Eine de novo aufgetretene erektile Dysfunktion wurde bei 5% der Patienten mit einer End-zu-End-Anastomose, bei 11% der Patienten mit Mesh-graft und bei 3% der Patienten mit Insellappen beobachtet. Bei 9% der Patienten mit Mesh-graft und bei 3% bzw. 1% der Patienten, die mit einer End-zu-End-Anastomose und mit einem Insellappen behandelt wurden, trat eine penile Verkrümmung auf.

Als prognostisch ungünstig erwiesen sich mehr als 2 vorausgegangene interne Urethrotomien und die Anwendung von Harnröhren-Stents.
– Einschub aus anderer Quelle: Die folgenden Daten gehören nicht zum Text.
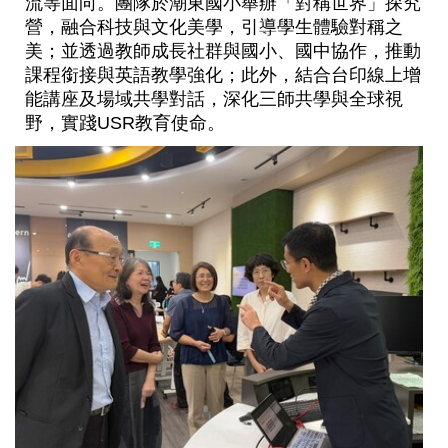
流等面向。團隊於潮東國小舉辦「對稱世界」探究
營，融合科技與文化美學，引導學生體驗對稱之
美；並透過教師成長社群與國小、國中協作，推動
課程銜接與英語教學強化；此外，結合台印線上增
能講座及場域共學對話，深化三師共學與全球視
野，實踐USR教育使命。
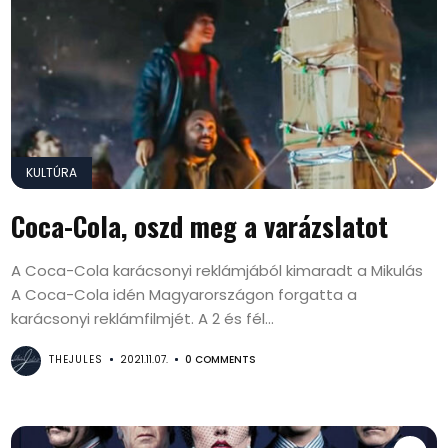
KULTÚRA
Coca-Cola, oszd meg a varázslatot
A Coca-Cola karácsonyi reklámjából kimaradt a Mikulás
A Coca-Cola idén Magyarországon forgatta a
karácsonyi reklámfilmjét. A 2 és fél...
THEJULES
2021.11.07.
0 COMMENTS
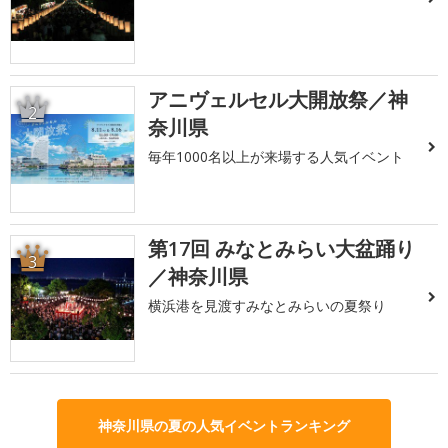
アニヴェルセル大開放祭／神
2
奈川県
毎年1000名以上が来場する人気イベント
第17回 みなとみらい大盆踊り
3
／神奈川県
横浜港を見渡すみなとみらいの夏祭り
神奈川県の夏の人気イベントランキング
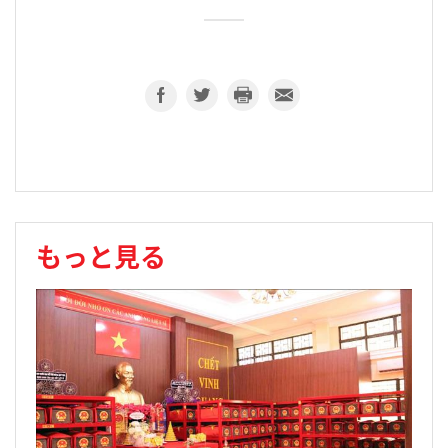
もっと見る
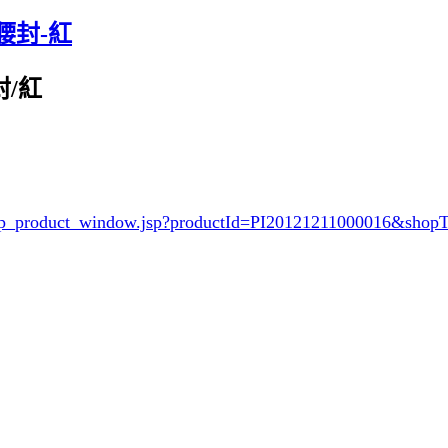
性腰封-紅
封/紅
/shop_product_window.jsp?productId=PI20121211000016&sh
Die Autoren betrachten die angewandte statistische Analyse, unter Zuhilfenahme der Kaplan-MeierŽschen Überlebenskurven, als geeignetste Methode zur Beurteilung des Erfolges der oben beschriebenen operativen Verfahren im zeitlichen Verlauf. Die Idee ist sicherlich sehr interessant, aber stößt nach Meinung des Kommentators, bei kleiner Anzahl mit freiem Transplantat behandelten Patienten und insbesondere wegen der sehr kurzen Beobachtungszeit von 18 Monaten für diese Gruppe der Patienten, an seine Grenzen. So traten bei den mit freiem Transplantat behandelten Patienten 3 von 5 beobachteten Rest-Strikturen innerhalb der ersten Monate nach der Operation auf und scheinen so eher durch die Lernkurve einer neuen operativen Technik bedingt zu sein. Darüber hinaus erscheint mir die Zahl von 75% (30 von 40) als komplex bezeichnete Strikturen in der Gruppe der End-zu-End-Anastomosierten behandelten Patienten als zu hoch.

Die Schlussfolgerung der Autoren, aus einem der Weltzentren of Excellenze für die rekonstruktive Urologie, dass eine offene Harnröhrenplastik frühzeitig angewandt werden soll, muss sicherlich bekräftigt werden. Dieses würde unter anderem die Möglichkeit bieten, bei Anwendung der End-zu-End-Anastomose möglichst kurze Segmente der bulbären Urethra zu resezieren und die damit postoperativ aufgetretenen penilen Verkrümmungen zu vermeiden. Darüber hinaus könnten dadurch bei vielen Patienten komplexe zweitzeitige Harnröhrenrekonstruktionen unter Anwendung der Mesh-graft-Technik begleitet mit einer relativ hohen Komplikationsrate vermieden werden.

Zu dem oben genannten Thema empfiehlt der Kommentator das Lesen eines weiteren wichtigen Beitrages aus der gleichen Klinik (Kessler TN et al. J Urol 2002; 167: 2507-2511). In dieser Arbeit wurde als Endkriterium des Erfolges der Operation die Zufriedenheit der Patienten festgesetzt. Die Patienten bewerteten die Ergebnisse der offenen Harnröhrenchirurgie anders als die behandelnden Ärzte und empfanden insbesondere die operationsbedingte Verkürzung oder die Verkrümmung des Penis und eine neu aufgetretene erektile Dysfunktion als sehr störend. Es scheint angezeigt zu sein, auch diese Überlegungen bei der Indikationsstellung für bestimmte Formen der offenen Harnröhrenchirurgie in Betracht zu ziehen.